Pronto fue evidente para todos que sólo un milagro cambiaría el resultado que se iba perfilando a lo largo de todo el día. En las señoriales residencias blancas, azules y amarillas del Barrio Alto, comenzaron a cerrar las persianas, a trancar las puertas y a retirar apresuradamente las banderas y los retratos de su candidato, que se habían anticipado a poner en los balcones. Entretanto, de las poblaciones marginales y de los barrios obreros salieron a la calle familias enteras, padres, niños, abuelos, con su ropa de domingo, marchando alegremente en dirección al centro. Llevaban radios portátiles para oír los últimos resultados.
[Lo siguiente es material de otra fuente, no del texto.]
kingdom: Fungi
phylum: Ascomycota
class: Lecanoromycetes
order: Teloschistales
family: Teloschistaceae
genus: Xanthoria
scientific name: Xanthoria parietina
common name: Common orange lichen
En el Barrio Alto, algunos estudiantes, inflamados de idealismo, hicieron una morisqueta a sus parientes congregados alrededor del televisor con expresión fúnebre, y se volcaron también a la calle. De los cordones industriales llegaron los trabajadores en ordenadas columnas, con los puños en alto, cantando los versos de la campaña. En el centro se juntaron todos, gritando como un solo hombre que el pueblo unido jamás será vencido. Sacaron pañuelos blancos y esperaron. A medianoche se supo que había ganado la izquierda. En un abrir y cerrar de ojos, los grupos dispersos se engrosaron, se hincharon, se extendieron y las calles se llenaron de gente eufórica que saltaba, gritaba, se abrazaba y reía. Prendieron antorchas y el desorden de las voces y el baile callejero se transformó en una jubilosa y disciplinada comparsa que comenzó a avanzar hacia las pulcras avenidas de la burguesía. Y entonces se vio el inusitado espectáculo de la gente del pueblo, hombres con sus zapatones de la fábrica, mujeres con sus hijos en los brazos, estudiantes en mangas de camisa, paseando tranquilamente por la zona reservada y preciosa donde muy pocas veces se habían aventurado y donde eran extranjeros. El clamor de sus cantos.
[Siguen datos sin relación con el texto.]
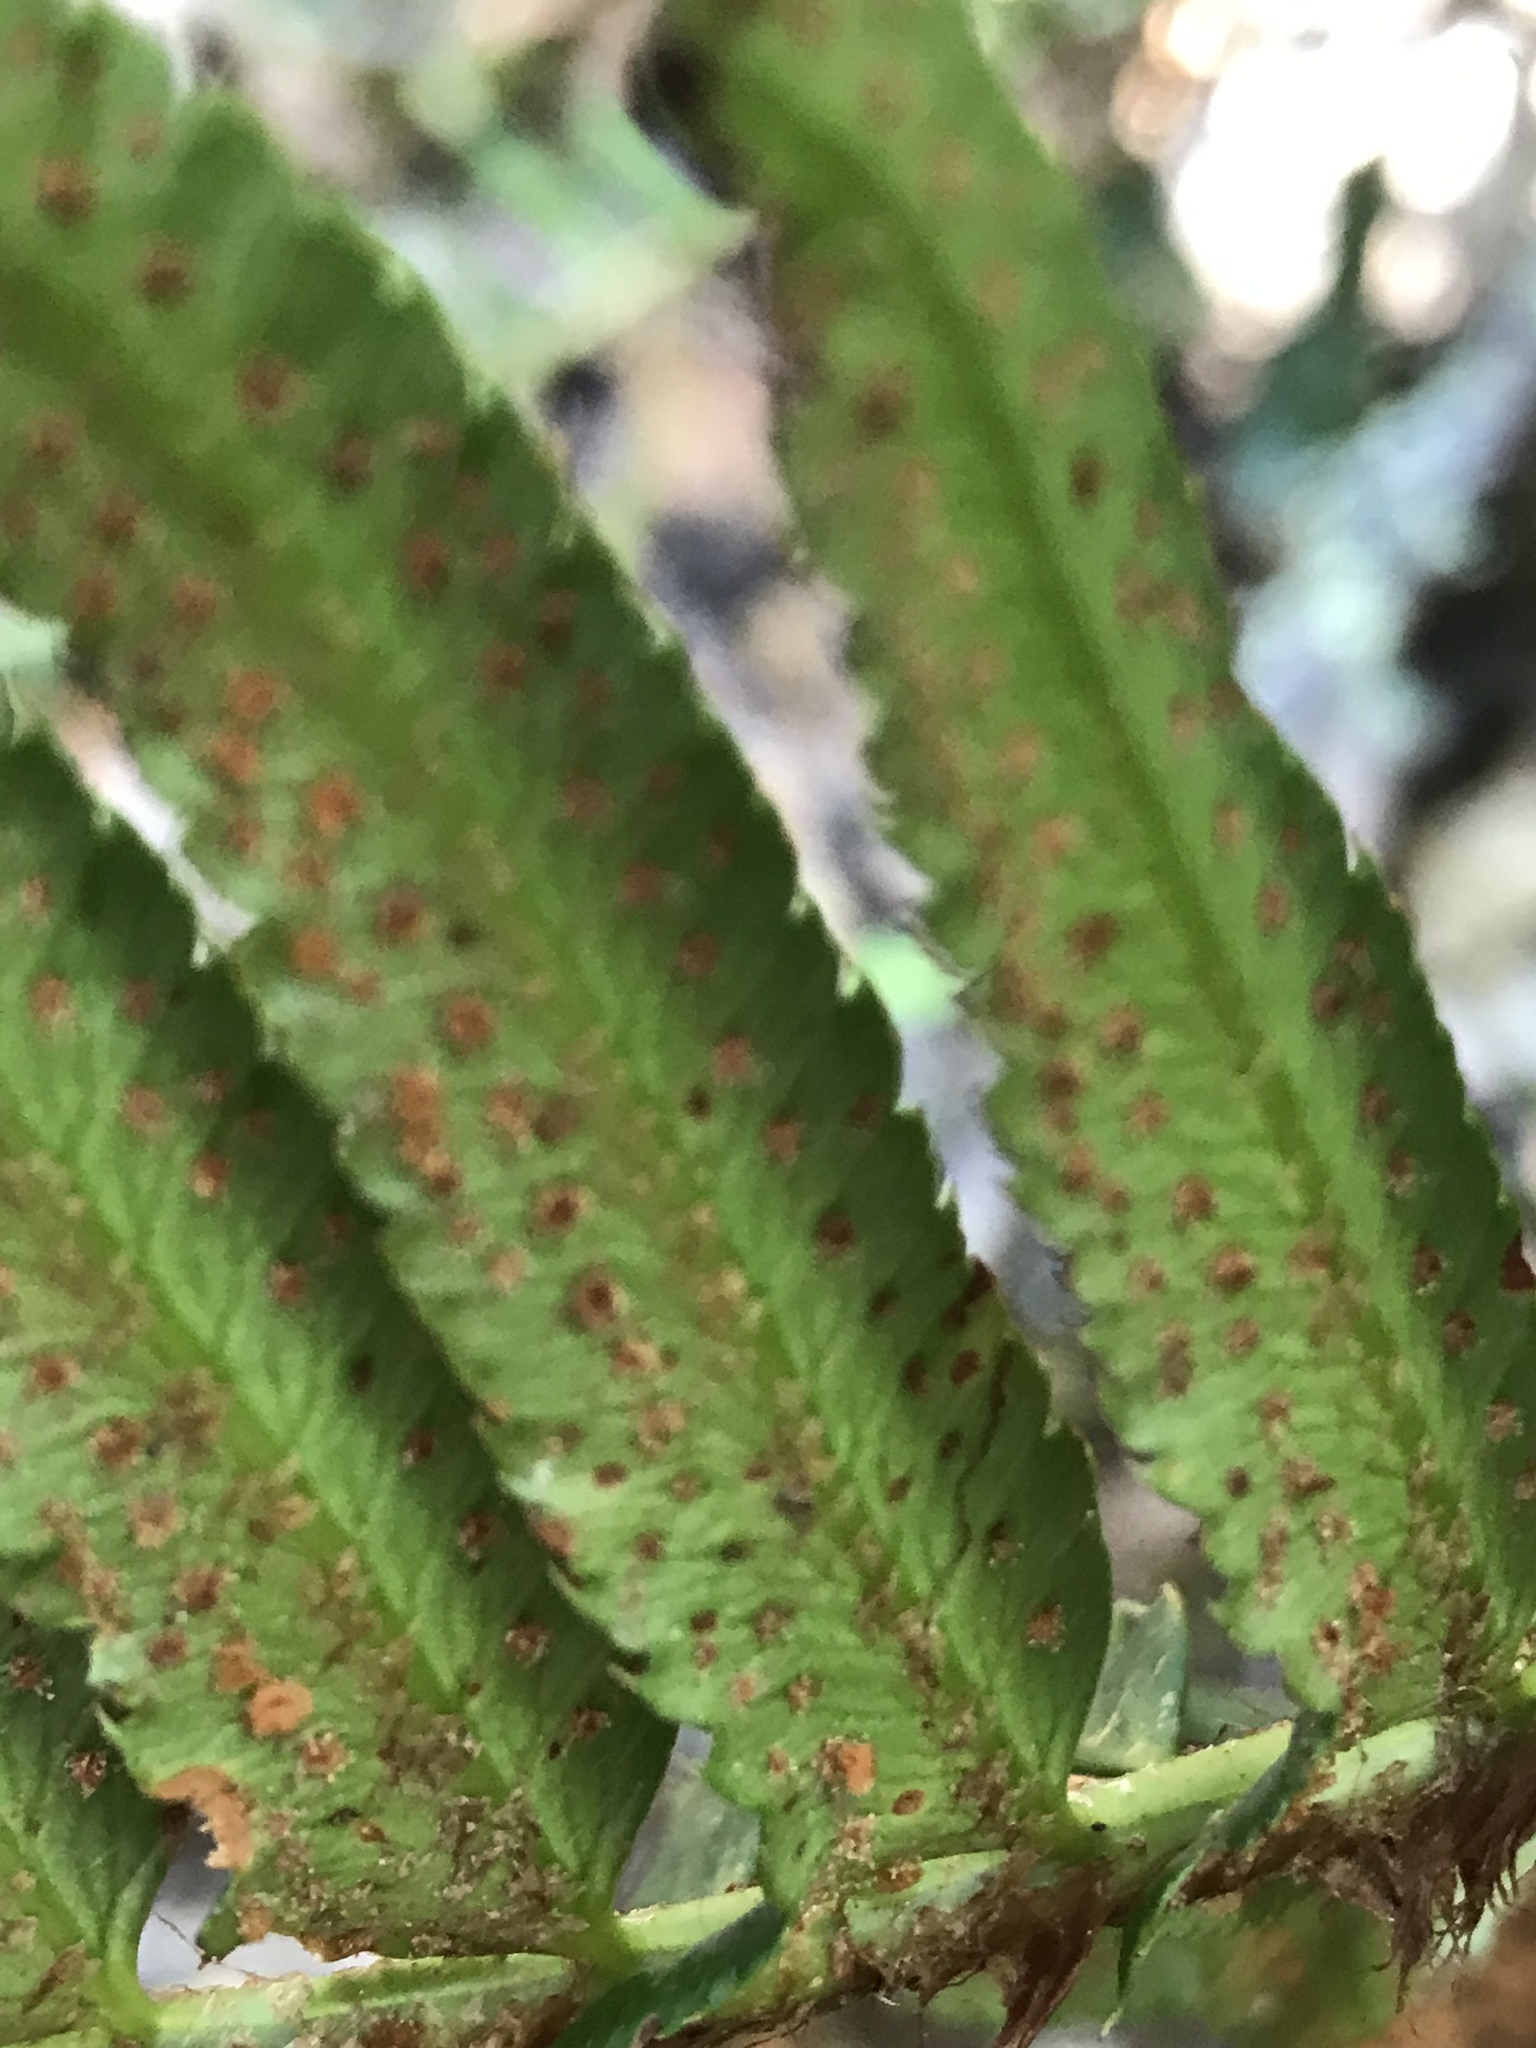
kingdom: Plantae
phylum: Tracheophyta
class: Polypodiopsida
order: Polypodiales
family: Dryopteridaceae
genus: Polystichum
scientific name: Polystichum munitum
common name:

sus pisadas y el resplandor de sus antorchas penetraron al interior de las casas cerradas y silenciosas, donde temblaban los que habían terminado por creer en su propia campaña de terror y estaban convencidos que la poblada los iba a despedazar o, en el mejor de los casos, despojarlos de sus bienes y enviarlos a Siberia. Pero la rugiente multitud no forzó ninguna puerta ni pisoteó los perfectos jardines. Pasó alegremente sin tocar los vehículos de lujo estacionados en la calle, dio vuelta por las plazas y los parques que nunca había pisado, se detuvo maravillada ante las vitrinas del comercio, que brillaban como en Navidad y donde se ofrecían objetos que no sabía siquiera qué uso tenían y siguió su ruta apaciblemente. Cuando las columnas pasaron frente a su casa, Alba salió corriendo y se mezcló con ellas cantando a voz en cuello. Toda la noche estuvo desfilando el pueblo alborozado. En las mansiones las botellas de champán quedaron cerradas, las langostas languidecieron en sus bandejas de plata y las tortas se llenaron de moscas.